20170512

Il vino è il miglior amico dei salumi. Grande serata al Filet di Lecco.


LECCO - (gia.ri) Dice il proverbio comune: "il cattivo tempo passa e il bello ritorna,mentre si trinca attorno al grasso di prosciutto”. Vini e salumi affettati: un matrimonio perfetto, con il pane testimone. È impensabile non accompagnare un bel tagliere di affettati all’italiana con il vino giusto.
Con questo spirito all'osteria Filet  si è tenuta la serata di fine corso per conoscere meglio sia il vino che i salumi. Roberto Beccaria titolare di Panzeri vini enoteca e Christian Butti titolare di salumeria e osteria filet hanno promosso la cena con i vini abbinati a salumi e formaggi.  François Rabelais, nel suo indimenticabile Pantagruele, esaltava questo abbinamento come rimedio contro gli affanni della vita: Contrariamente ai formaggi, l’abbinamento vini e salumi non presenta particolari difficoltà. Sulle nostre ricche tavole italiane, il vino più che un abbinamento consigliato, in caso di salumi e affettati, diventa indispensabile anche per la sua funzione “sgrassante”. Un salume è, infatti, un alimento a base di carne cruda o cotta, con l’aggiunta quasi sempre di sale, talvolta di grasso animale, erbe e spezie ed eventualmente altri ingredienti e conservanti.
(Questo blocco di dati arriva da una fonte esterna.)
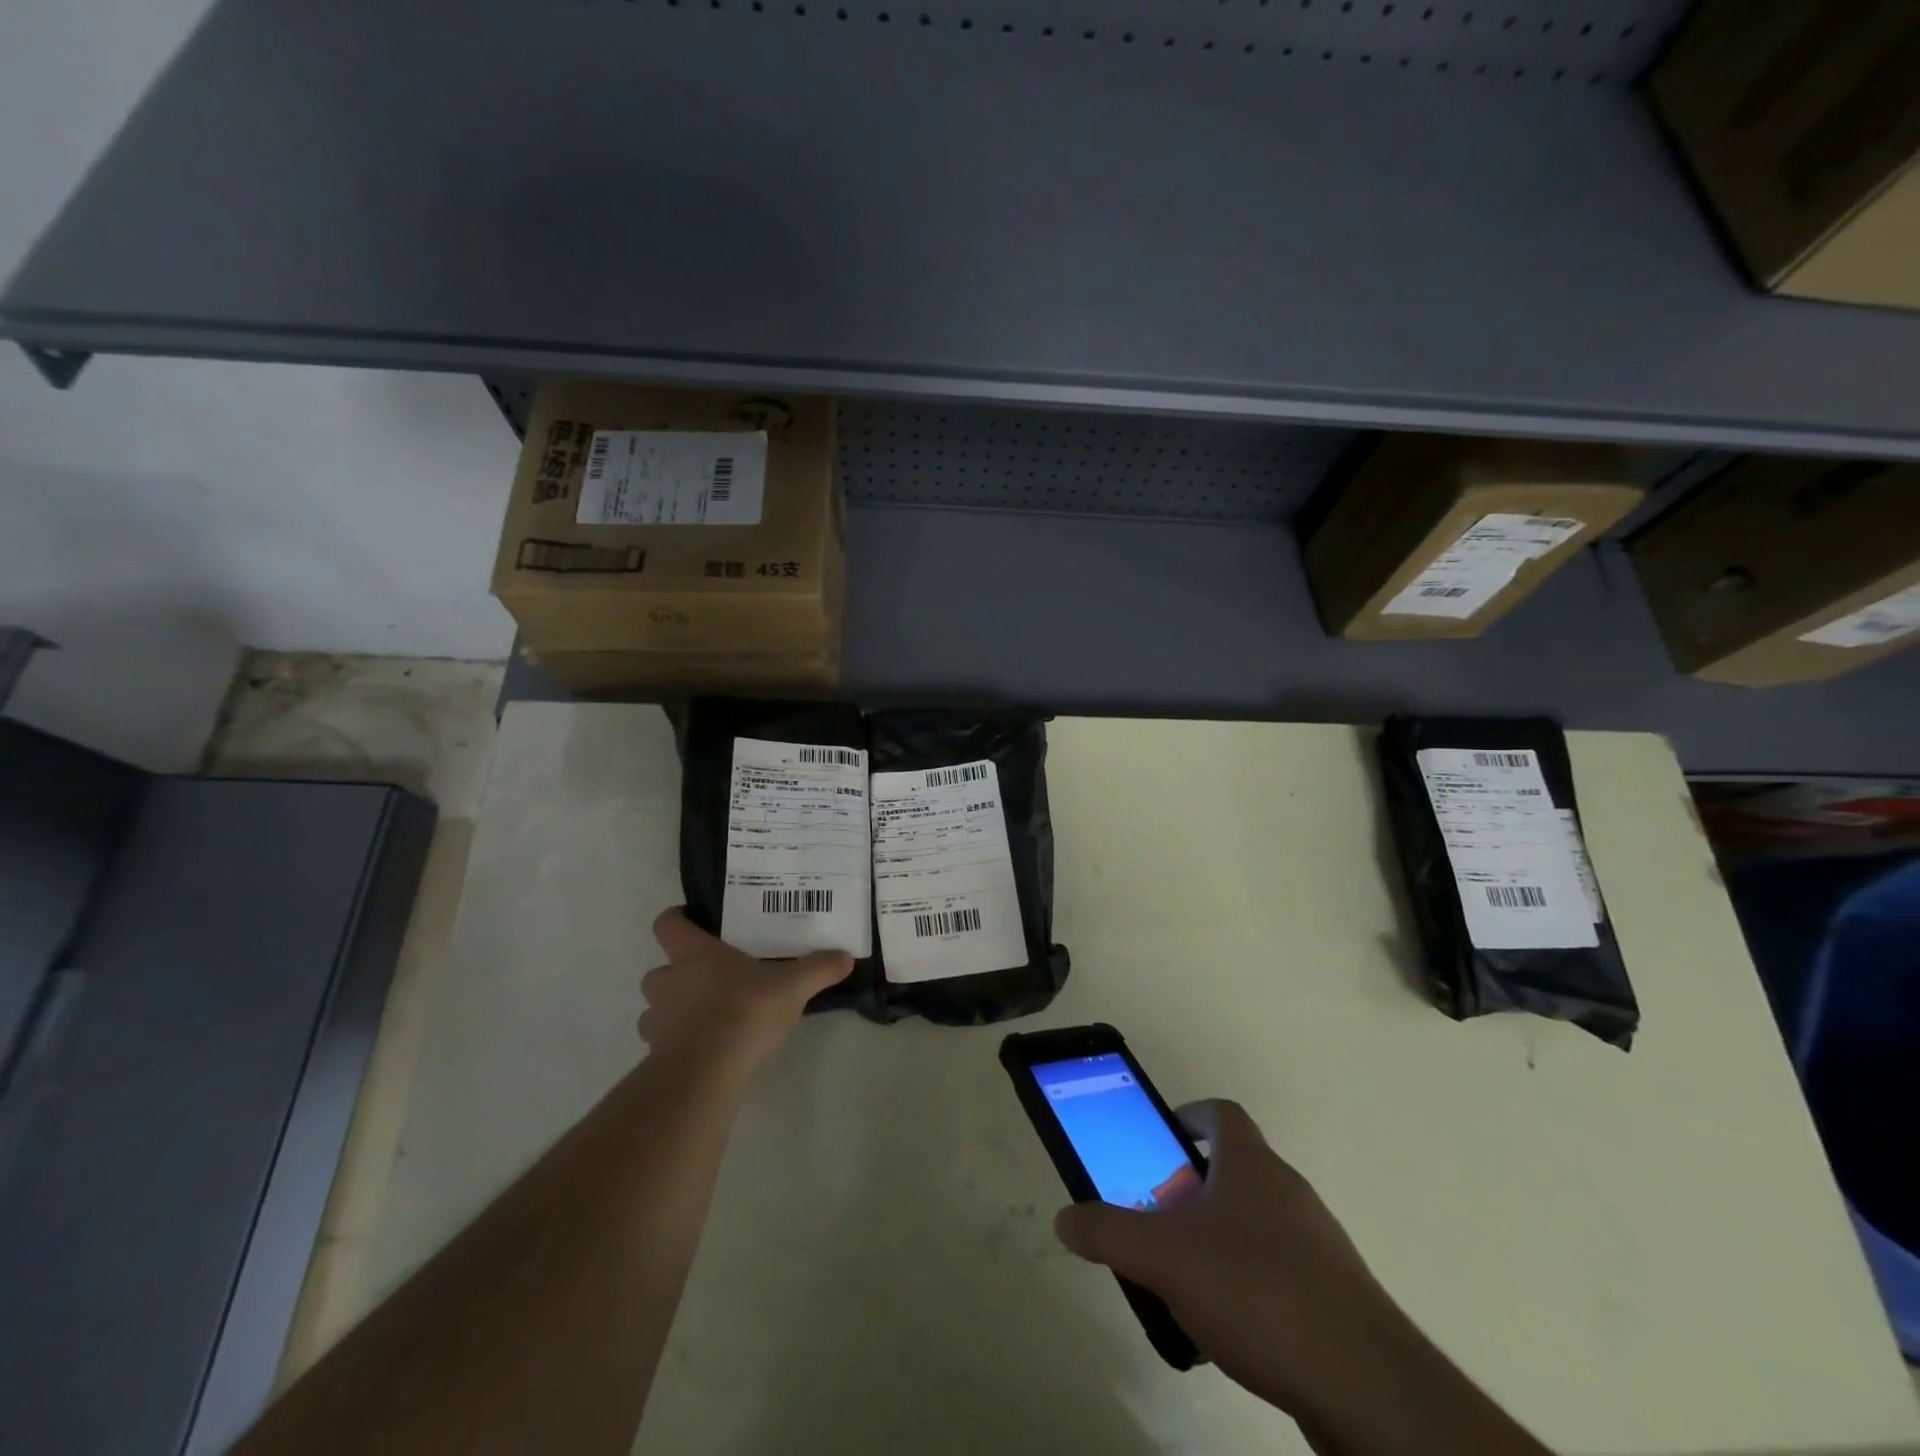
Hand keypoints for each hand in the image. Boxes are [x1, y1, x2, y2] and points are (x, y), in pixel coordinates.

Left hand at [639, 909, 852, 1076]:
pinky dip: (676, 1044)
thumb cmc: (745, 1011)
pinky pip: (661, 1044)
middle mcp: (669, 982)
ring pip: (655, 1009)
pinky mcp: (657, 1056)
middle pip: (658, 970)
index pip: (668, 924)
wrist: (706, 1070)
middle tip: (707, 979)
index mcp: (695, 955)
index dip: (676, 920)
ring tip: (704, 1018)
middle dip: (675, 974)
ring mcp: (658, 1021)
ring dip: (672, 1010)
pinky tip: (704, 1051)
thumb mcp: (793, 986)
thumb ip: (818, 969)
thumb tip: (846, 956)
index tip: (692, 922)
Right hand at [1053, 1100, 1418, 1424]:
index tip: (1162, 1139)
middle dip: (1192, 1189)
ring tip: (1185, 1280)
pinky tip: (1227, 1328)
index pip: (1221, 1114)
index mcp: (1252, 1164)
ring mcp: (1318, 1245)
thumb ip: (1108, 1232)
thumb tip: (1064, 1218)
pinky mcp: (1336, 1298)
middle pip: (1235, 1170)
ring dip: (1219, 1239)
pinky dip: (1248, 1285)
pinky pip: (1279, 1272)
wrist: (1366, 1386)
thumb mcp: (1163, 1257)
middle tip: (1158, 1219)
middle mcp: (1288, 1192)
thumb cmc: (1256, 1290)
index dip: (1190, 1117)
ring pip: (1256, 1224)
E anche se i salumi possono provenire dalla carne di diversi animali d’allevamento (bovino, oca, capra, asino, pecora) e selvaggina (cinghiale, cervo, capriolo), il maiale è certamente il più impiegato: se ne possono utilizzare parti interne (cosce, spalle, coppe), oppure carni tritate e insaccate, sia crude (salami e salsiccia) sia cotte (mortadella, zampone, cotechino). Si tratta quindi di alimenti ricchi di grassi che diventano più digeribili se abbinati a un buon vino. Quello che hammo vissuto i presenti alla "gustosa" serata al Filet.